Assignment: Without any alteration, retype the records that appear below.
........
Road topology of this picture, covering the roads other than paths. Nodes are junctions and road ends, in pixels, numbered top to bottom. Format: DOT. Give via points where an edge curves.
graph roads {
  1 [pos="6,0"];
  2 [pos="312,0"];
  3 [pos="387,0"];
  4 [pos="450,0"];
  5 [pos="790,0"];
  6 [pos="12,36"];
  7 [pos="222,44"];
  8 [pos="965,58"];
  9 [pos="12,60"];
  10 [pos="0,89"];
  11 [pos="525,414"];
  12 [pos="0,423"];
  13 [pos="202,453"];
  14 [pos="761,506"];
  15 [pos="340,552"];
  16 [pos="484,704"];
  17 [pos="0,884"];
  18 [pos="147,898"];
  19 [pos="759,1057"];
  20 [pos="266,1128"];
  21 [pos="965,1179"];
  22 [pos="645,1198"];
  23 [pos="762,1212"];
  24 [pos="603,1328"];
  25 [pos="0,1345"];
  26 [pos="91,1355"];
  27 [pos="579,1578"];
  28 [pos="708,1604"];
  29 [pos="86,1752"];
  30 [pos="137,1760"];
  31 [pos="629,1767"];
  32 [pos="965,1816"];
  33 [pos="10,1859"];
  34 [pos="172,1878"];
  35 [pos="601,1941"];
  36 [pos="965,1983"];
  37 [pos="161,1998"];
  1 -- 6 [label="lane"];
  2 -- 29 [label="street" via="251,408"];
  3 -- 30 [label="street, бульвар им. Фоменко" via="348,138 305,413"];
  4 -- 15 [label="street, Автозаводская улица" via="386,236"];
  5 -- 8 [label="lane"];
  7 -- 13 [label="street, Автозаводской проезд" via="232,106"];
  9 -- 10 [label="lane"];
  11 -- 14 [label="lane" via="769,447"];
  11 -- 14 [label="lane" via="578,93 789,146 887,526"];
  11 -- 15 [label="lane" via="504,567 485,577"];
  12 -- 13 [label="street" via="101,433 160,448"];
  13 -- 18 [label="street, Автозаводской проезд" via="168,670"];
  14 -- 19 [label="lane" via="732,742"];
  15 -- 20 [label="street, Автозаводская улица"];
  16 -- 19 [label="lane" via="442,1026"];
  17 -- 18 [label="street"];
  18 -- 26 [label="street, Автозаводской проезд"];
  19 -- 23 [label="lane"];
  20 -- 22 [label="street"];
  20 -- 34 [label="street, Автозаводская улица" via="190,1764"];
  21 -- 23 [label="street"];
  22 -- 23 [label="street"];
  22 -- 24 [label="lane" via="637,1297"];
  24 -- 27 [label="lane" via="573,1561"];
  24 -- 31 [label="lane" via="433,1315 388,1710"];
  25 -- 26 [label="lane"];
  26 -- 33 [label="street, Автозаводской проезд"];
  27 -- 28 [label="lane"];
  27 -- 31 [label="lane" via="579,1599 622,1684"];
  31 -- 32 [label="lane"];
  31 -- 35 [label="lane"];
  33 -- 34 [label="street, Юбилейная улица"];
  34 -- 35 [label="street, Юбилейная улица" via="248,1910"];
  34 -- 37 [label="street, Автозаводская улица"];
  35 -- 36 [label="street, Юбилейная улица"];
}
........
Exercise result:
Road topology of this picture, covering the roads other than paths. Nodes are junctions and road ends, in pixels, numbered top to bottom. Format: DOT. Give via points where an edge curves.
graph roads {
  1 [pos="6,0"];
  2 [pos="312,0"];
  3 [pos="387,0"];
  4 [pos="450,0"];
  5 [pos="790,0"];
  6 [pos="12,36"];
  7 [pos="222,44"];
  8 [pos="965,58"];
  9 [pos="12,60"];
  10 [pos="0,89"];
  11 [pos="525,414"];
  12 [pos="0,423"];
  13 [pos="202,453"];
  14 [pos="761,506"];
  15 [pos="340,552"];
  16 [pos="484,704"];
  17 [pos="0,884"];
  18 [pos="147,898"];
  19 [pos="759,1057"];
  20 [pos="266,1128"];
  21 [pos="965,1179"];
  22 [pos="645,1198"];
  23 [pos="762,1212"];
  24 [pos="603,1328"];
  25 [pos="0,1345"];
  26 [pos="91,1355"];
  27 [pos="579,1578"];
  28 [pos="708,1604"];
  29 [pos="86,1752"];
  30 [pos="137,1760"];
  31 [pos="629,1767"];
  32 [pos="965,1816"];
  33 [pos="10,1859"];
  34 [pos="172,1878"];
  35 [pos="601,1941"];
  36 [pos="965,1983"];
  37 [pos="161,1998"];
  1 -- 6 [label="lane"];
  2 -- 29 [label="street" via="251,408"];
  3 -- 30 [label="street, бульвар им. Фоменко" via="348,138 305,413"];
  4 -- 15 [label="street, Автозаводская улица" via="386,236"];
  5 -- 8 [label="lane"];
  7 -- 13 [label="street, Автозаводской проезд" via="232,106"];
  9 -- 10 [label="lane"];
  11 -- 14 [label="lane" via="769,447"];
  11 -- 14 [label="lane" via="578,93 789,146 887,526"];
  11 -- 15 [label="lane" via="504,567 485,577"];
  12 -- 13 [label="street" via="101,433 160,448"];
  13 -- 18 [label="street, Автозаводской проезд" via="168,670"];
  14 -- 19 [label="lane" via="732,742"];
  15 -- 20 [label="street, Автозаводская улица"];
  16 -- 19 [label="lane" via="442,1026"];
  17 -- 18 [label="street"];
  18 -- 26 [label="street, Автозаводской проезд"];
  19 -- 23 [label="lane"];
  20 -- 22 [label="street"];
  20 -- 34 [label="street, Автозаводская улица" via="190,1764"];
  21 -- 23 [label="street"];
  22 -- 23 [label="street"];
  22 -- 24 [label="lane" via="637,1297"];
  24 -- 27 [label="lane" via="573,1561"];
  24 -- 31 [label="lane" via="433,1315 388,1710"];
  25 -- 26 [label="lane"];
  26 -- 33 [label="street, Автозаводской проезд"];
  27 -- 28 [label="lane"];
  27 -- 31 [label="lane" via="579,1599 622,1684"];
  31 -- 32 [label="lane"];
  31 -- 35 [label="lane"];
  33 -- 34 [label="street, Юбилейная улица"];
  34 -- 35 [label="street, Юбилейная улица" via="248,1910"];
  34 -- 37 [label="street, Автозаводская улица"];
  35 -- 36 [label="street, Юбилейная улица"];
}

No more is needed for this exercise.